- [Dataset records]
-=-=-=-=-

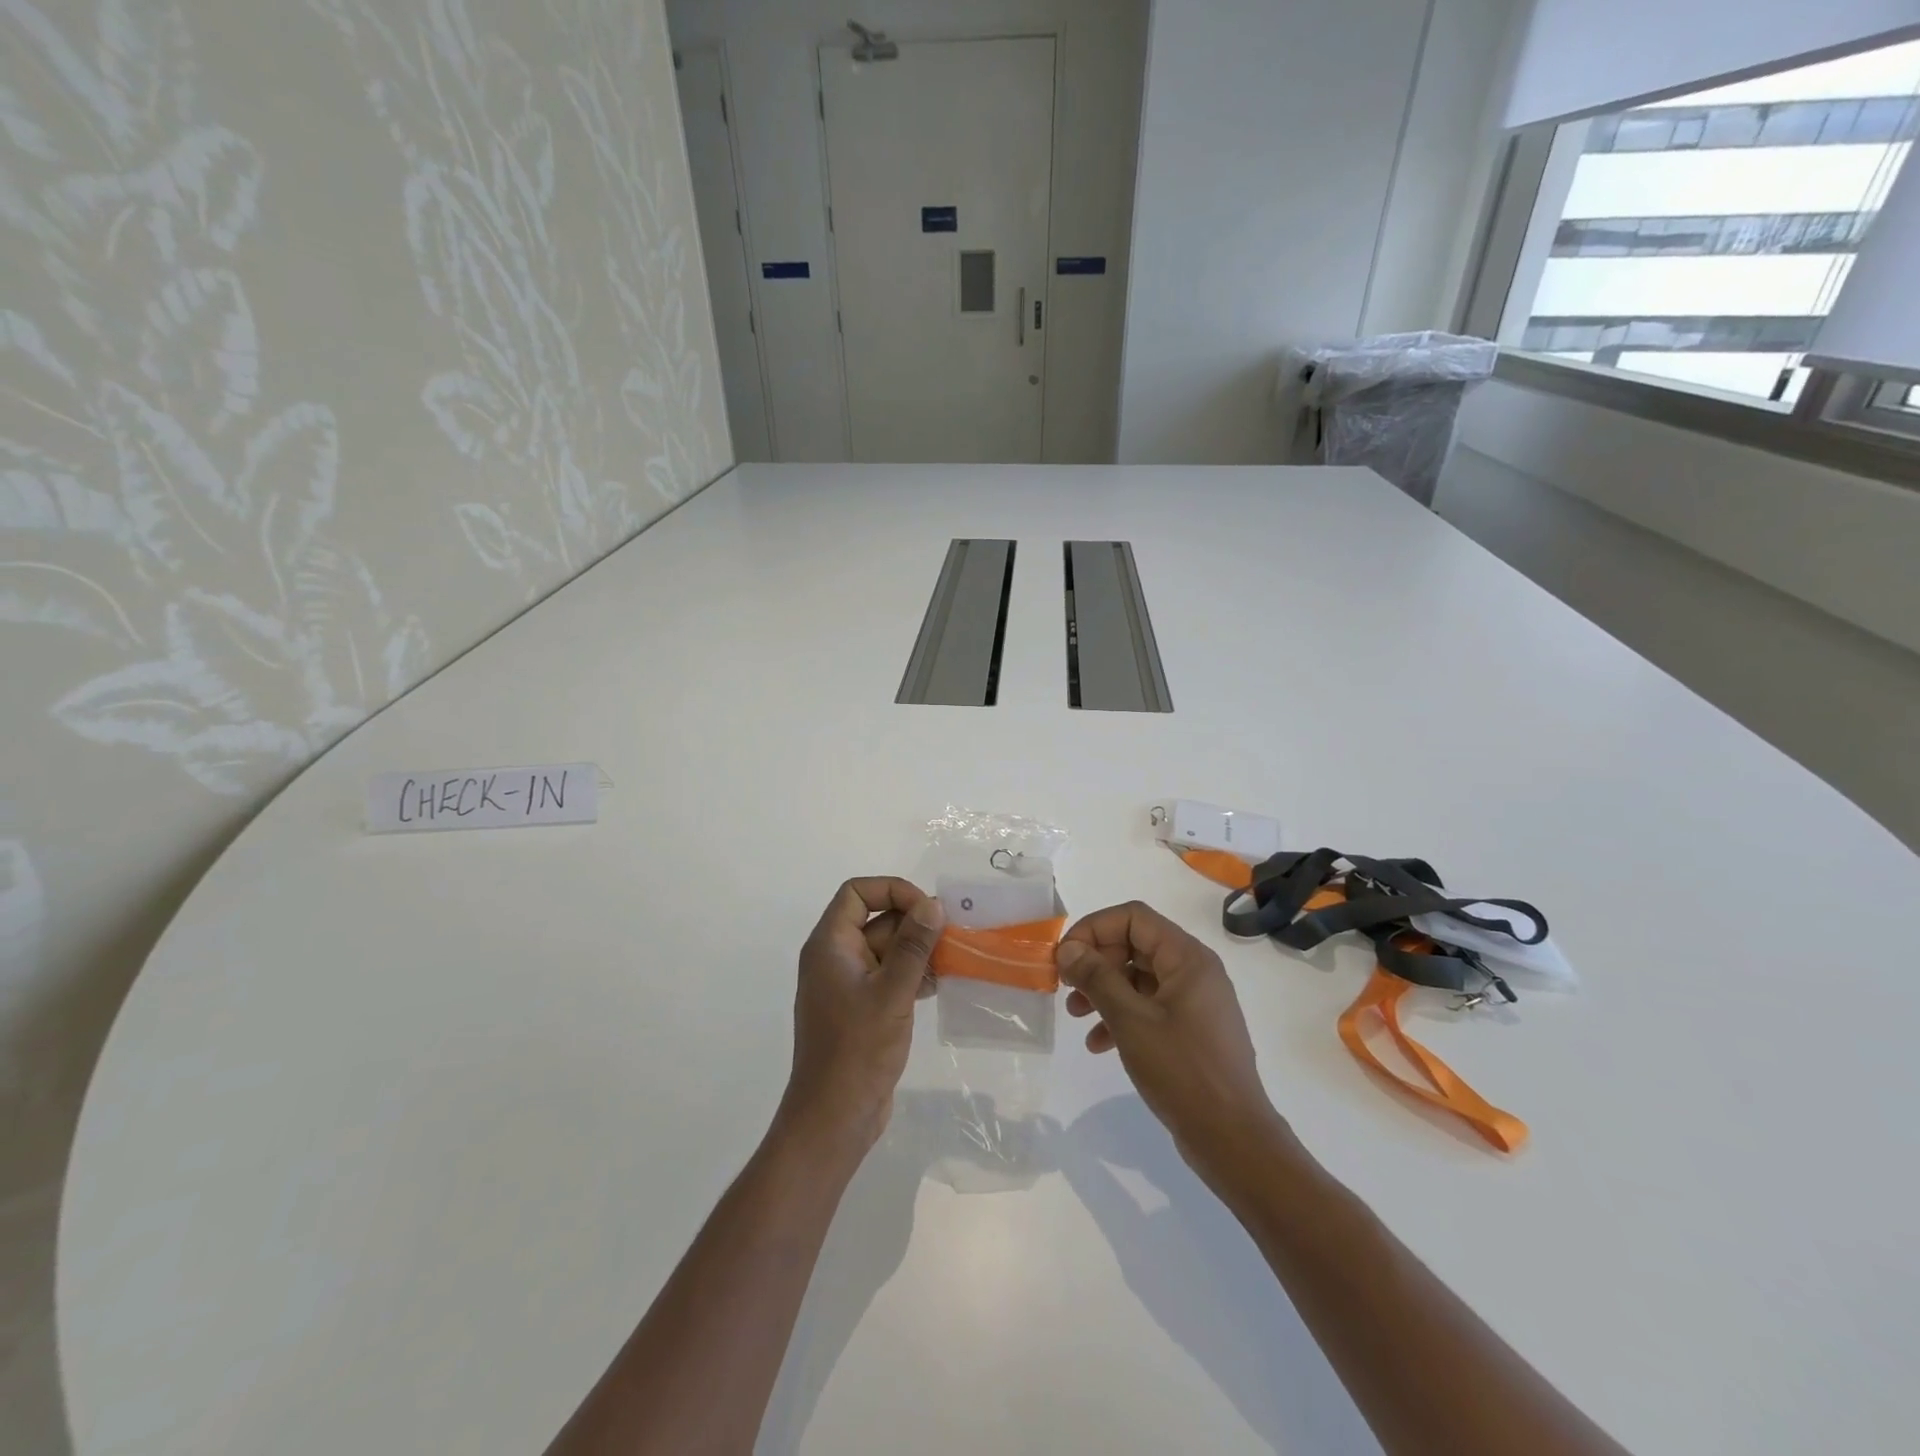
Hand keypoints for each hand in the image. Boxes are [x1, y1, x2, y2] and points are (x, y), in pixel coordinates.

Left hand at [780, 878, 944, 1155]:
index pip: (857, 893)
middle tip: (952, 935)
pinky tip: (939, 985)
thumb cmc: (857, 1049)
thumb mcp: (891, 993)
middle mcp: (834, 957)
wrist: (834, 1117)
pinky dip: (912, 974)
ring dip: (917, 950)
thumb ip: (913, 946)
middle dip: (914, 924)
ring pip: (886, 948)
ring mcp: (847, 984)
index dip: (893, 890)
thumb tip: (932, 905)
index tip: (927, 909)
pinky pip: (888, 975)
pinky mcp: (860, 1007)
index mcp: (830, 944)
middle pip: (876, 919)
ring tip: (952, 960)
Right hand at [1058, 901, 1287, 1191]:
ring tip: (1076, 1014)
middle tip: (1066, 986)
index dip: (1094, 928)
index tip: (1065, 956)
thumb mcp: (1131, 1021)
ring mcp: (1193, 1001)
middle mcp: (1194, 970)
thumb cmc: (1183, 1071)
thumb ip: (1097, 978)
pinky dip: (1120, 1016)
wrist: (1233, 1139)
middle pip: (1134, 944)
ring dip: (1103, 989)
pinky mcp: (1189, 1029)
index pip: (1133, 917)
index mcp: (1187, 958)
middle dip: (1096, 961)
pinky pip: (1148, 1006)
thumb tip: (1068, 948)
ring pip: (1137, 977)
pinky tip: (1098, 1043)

-=-=-=-=-

In the data above, start at the line that has "ring tip: (952, 960)", stop after the line that has "thumb ip: (1097, 978)", and print every line in between exactly as it stands.

- [EXPECTED ANSWER]
ring tip: (952, 960)
Right hand at [1058, 901, 1287, 1191]:
ring tip: (1076, 1014)
middle tip: (1066, 986)
index dip: (1094, 928)
index tip: (1065, 956)
thumb mcp: (1131, 1021)
ring mcp: (1193, 1001)
middle mcp: (1194, 970)
thumb cmc: (1183, 1071)
thumb ip: (1097, 978)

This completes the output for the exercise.